Analysis and evaluation
By analyzing the foot model through software, a variety of key indicators can be obtained, including Arch Index, Medial Longitudinal Arch Height Ratio, and plantar size. These parameters can be used to diagnose the severity of flat feet and guide the formulation of subsequent correction plans.
Application of foot 3D scanners in flat foot measurement
Compared with traditional foot measurement methods (such as footprint method, X-ray, CT scan), foot 3D scanners have many advantages in measuring and evaluating flat feet.
Accurately measure arch height
The traditional footprint method relies on flat footprints and is difficult to accurately reflect the true height of the arch.

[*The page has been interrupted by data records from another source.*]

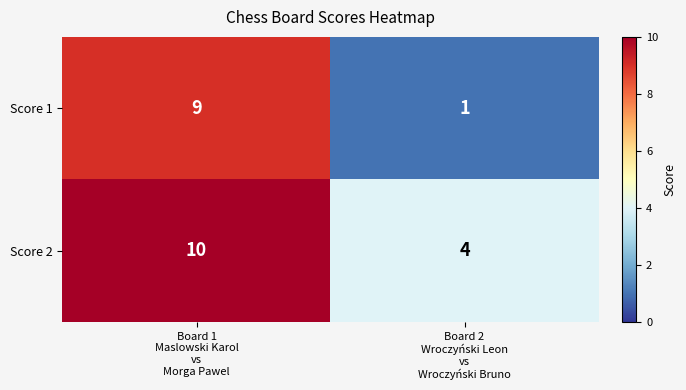

Between Board 1
Maslowski Karol
vs
Morga Pawel and Board 2
Wroczyński Leon
vs
Wroczyński Bruno, which series saw the biggest shift?

Score 1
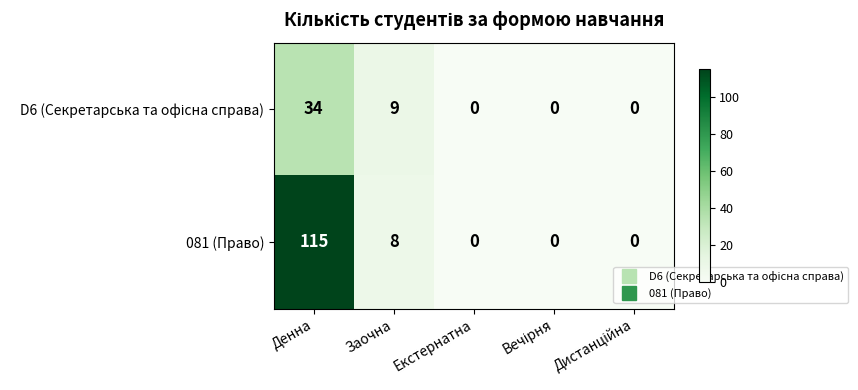

At which category is the sum across all series the highest?

Денна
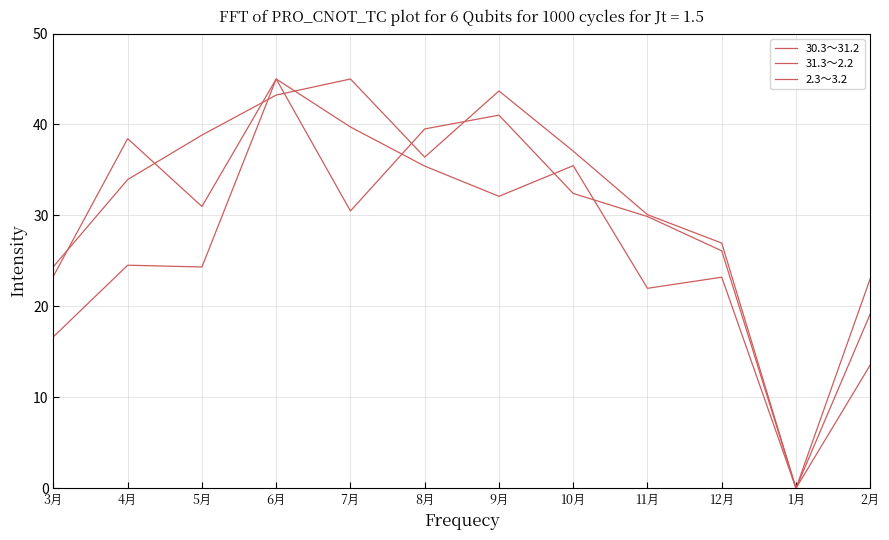

What is the label of the 4th point from the left?

6月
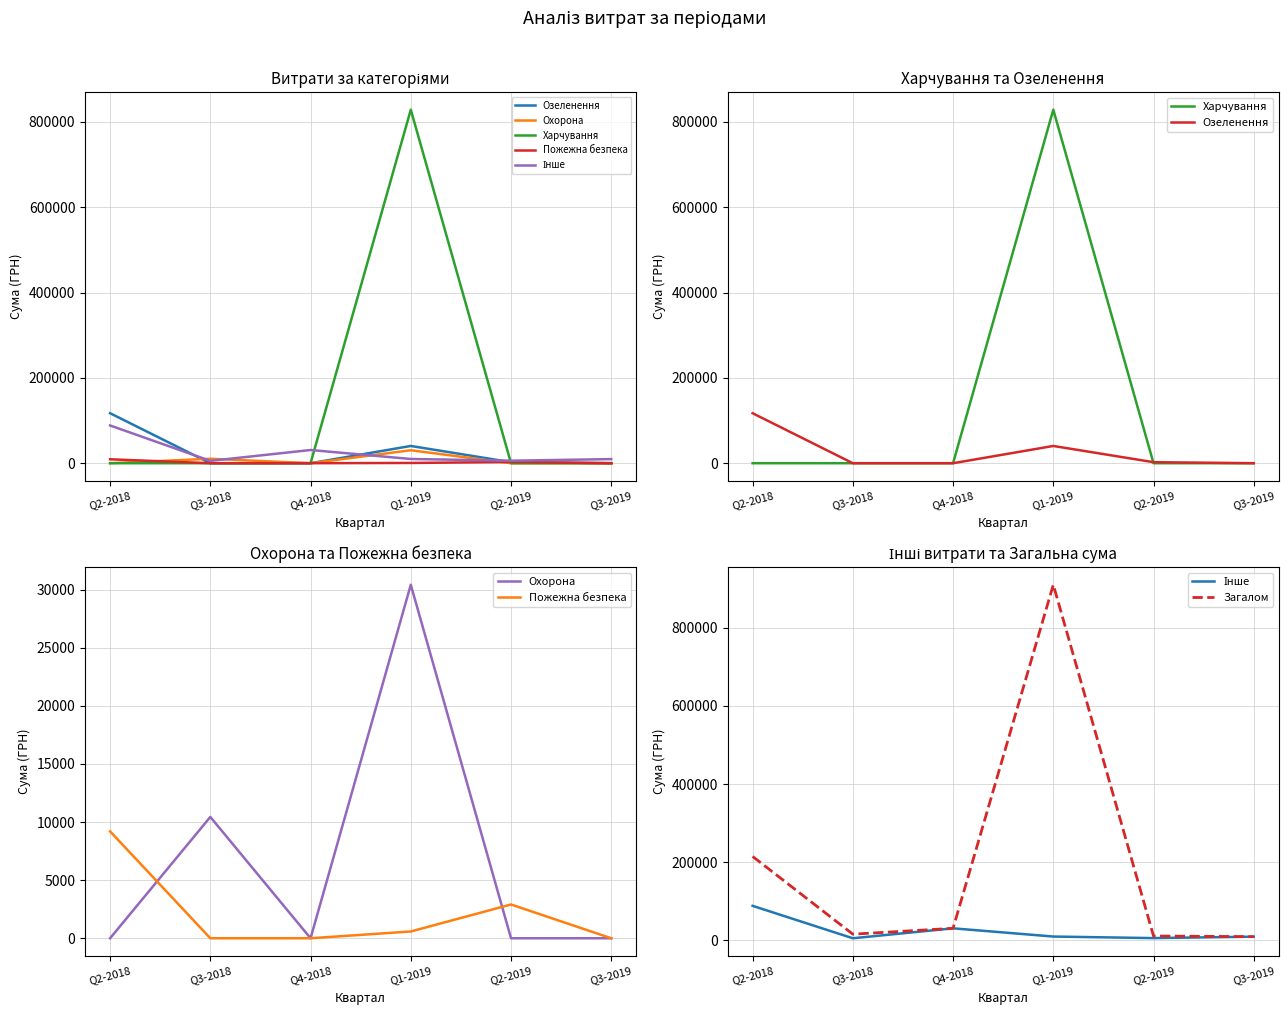

What is the label of the 2nd point from the right?

Q2-2019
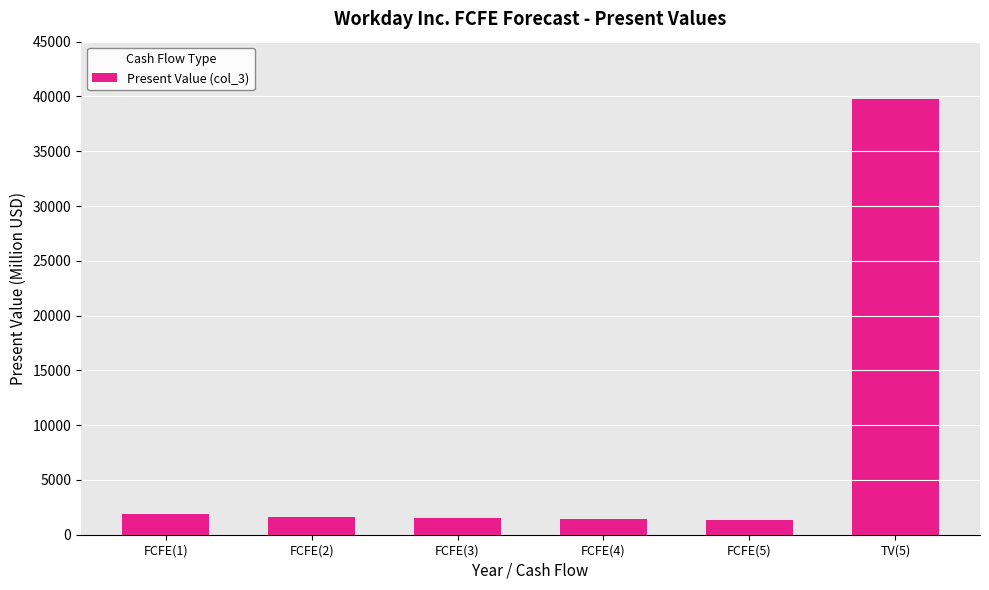

How many categories are shown in the chart?

6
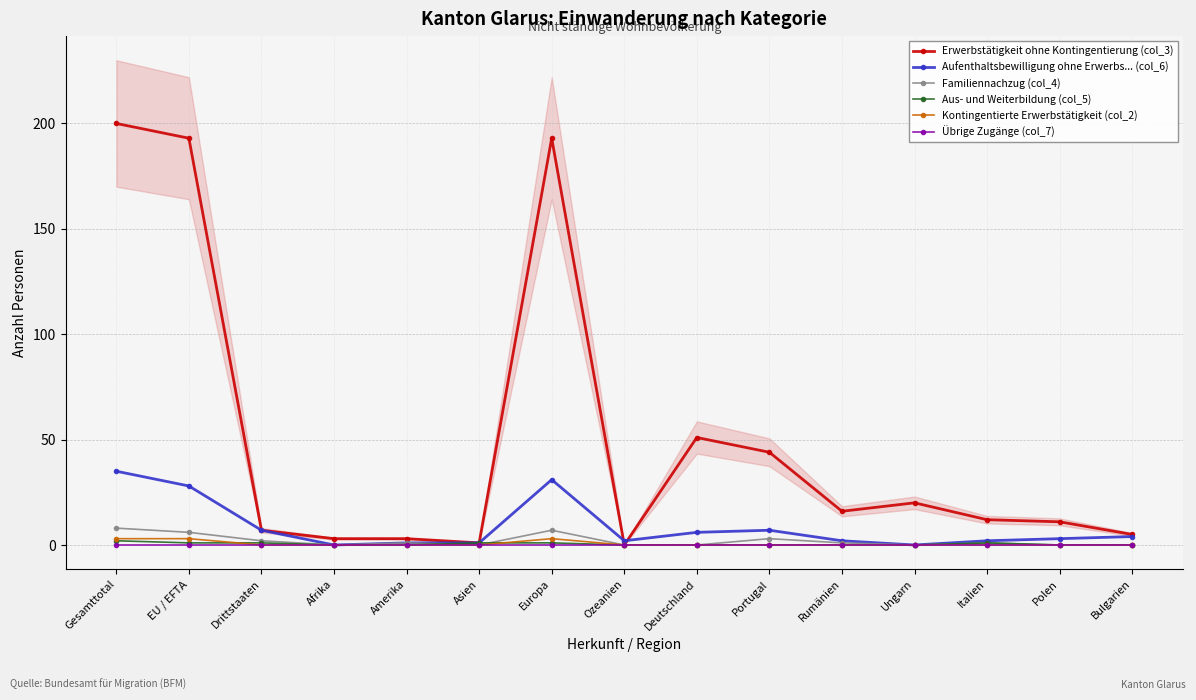

Which has a higher value, Italien or Polen?

Italien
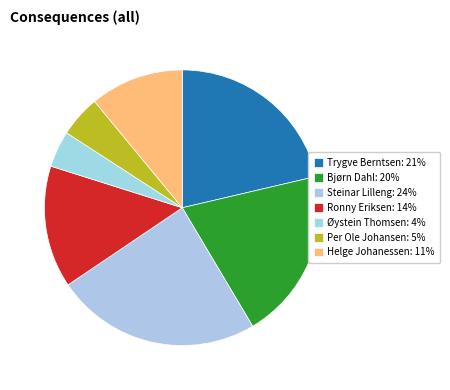

How many slices are in this pie chart?

7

The 3D foot scanner can directly measure the 3D shape of the arch and calculate key indicators such as arch height and longitudinal arch angle, so as to more accurately evaluate the degree of flat feet.
Combination of dynamic and static measurements
Advanced 3D foot scanners can not only be used for static measurements, but also can be combined with gait analysis systems to measure dynamic arch changes. For example, some devices can continuously collect data in different standing postures or walking, and analyze the deformation of the arch under load to more comprehensively evaluate the impact of flat feet.

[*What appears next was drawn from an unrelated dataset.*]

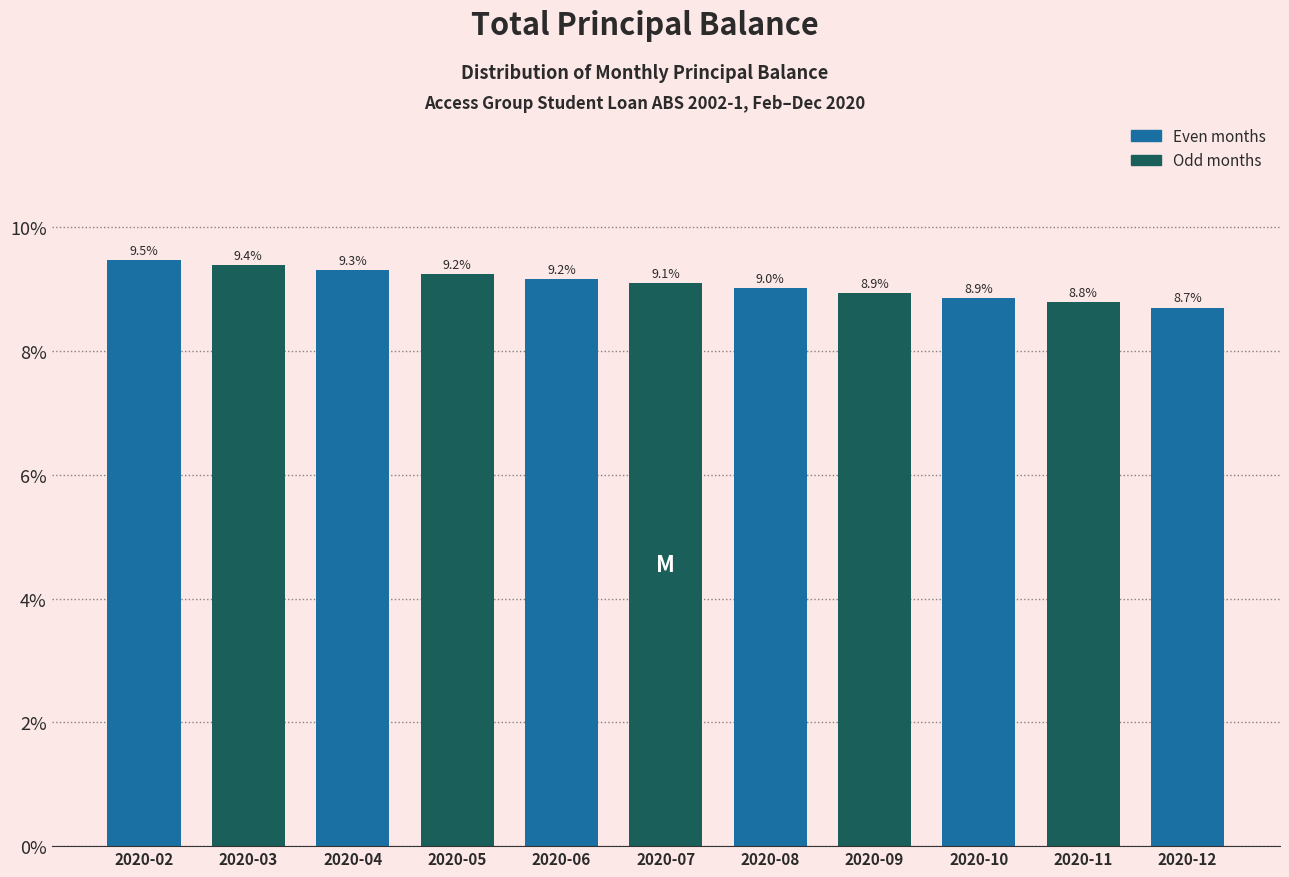

Reading right to left, what are all the values shown in this chart?

8.7	8.8	8.9	8.9	9.0	9.1	9.2	9.2	9.3	9.4	9.5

Non-invasive, efficient and convenient
Although traditional imaging methods (such as X-rays and CT scans) can provide bone structure information, they have radiation exposure problems and require professional operation. The 3D foot scanner does not need to contact the skin, and the scanning process only takes a few seconds to complete, which is suitable for large-scale screening and daily clinical applications.
Customized correction solutions
The 3D foot scanner can be combined with computer-aided design (CAD) and 3D printing technology to provide patients with personalized corrective insoles or orthopedic shoes. By scanning the patient’s foot data, the arch shape can be accurately matched, and a targeted correction plan can be designed to improve the comfort and correction effect of the orthotic device.
Key parameters and judgment criteria for flat foot measurement
In flat foot measurement, the foot 3D scanner can provide multiple key parameters to assist clinical judgment:
MLA Height: Measure the height of the medial longitudinal arch of the foot. The lower the value, the more severe the arch collapse.
MLA Index: Calculate the ratio of the longitudinal arch height to the foot length to determine whether the arch is abnormal.
Arch Index (AI): Calculate the relative proportion of the arch height by the sole contact area. The higher the AI value, the more severe the flat foot.
Heel Inclination Angle: Reflects the degree of inversion or eversion of the heel, and is one of the important parameters for evaluating flat feet.
Generally speaking, if the arch index (AI) is greater than a certain threshold (such as 0.26) or the longitudinal arch height ratio is lower than the normal range, it can be judged as flat foot. Some devices also combine machine learning algorithms to automatically classify scan data to improve the objectivity of diagnosis.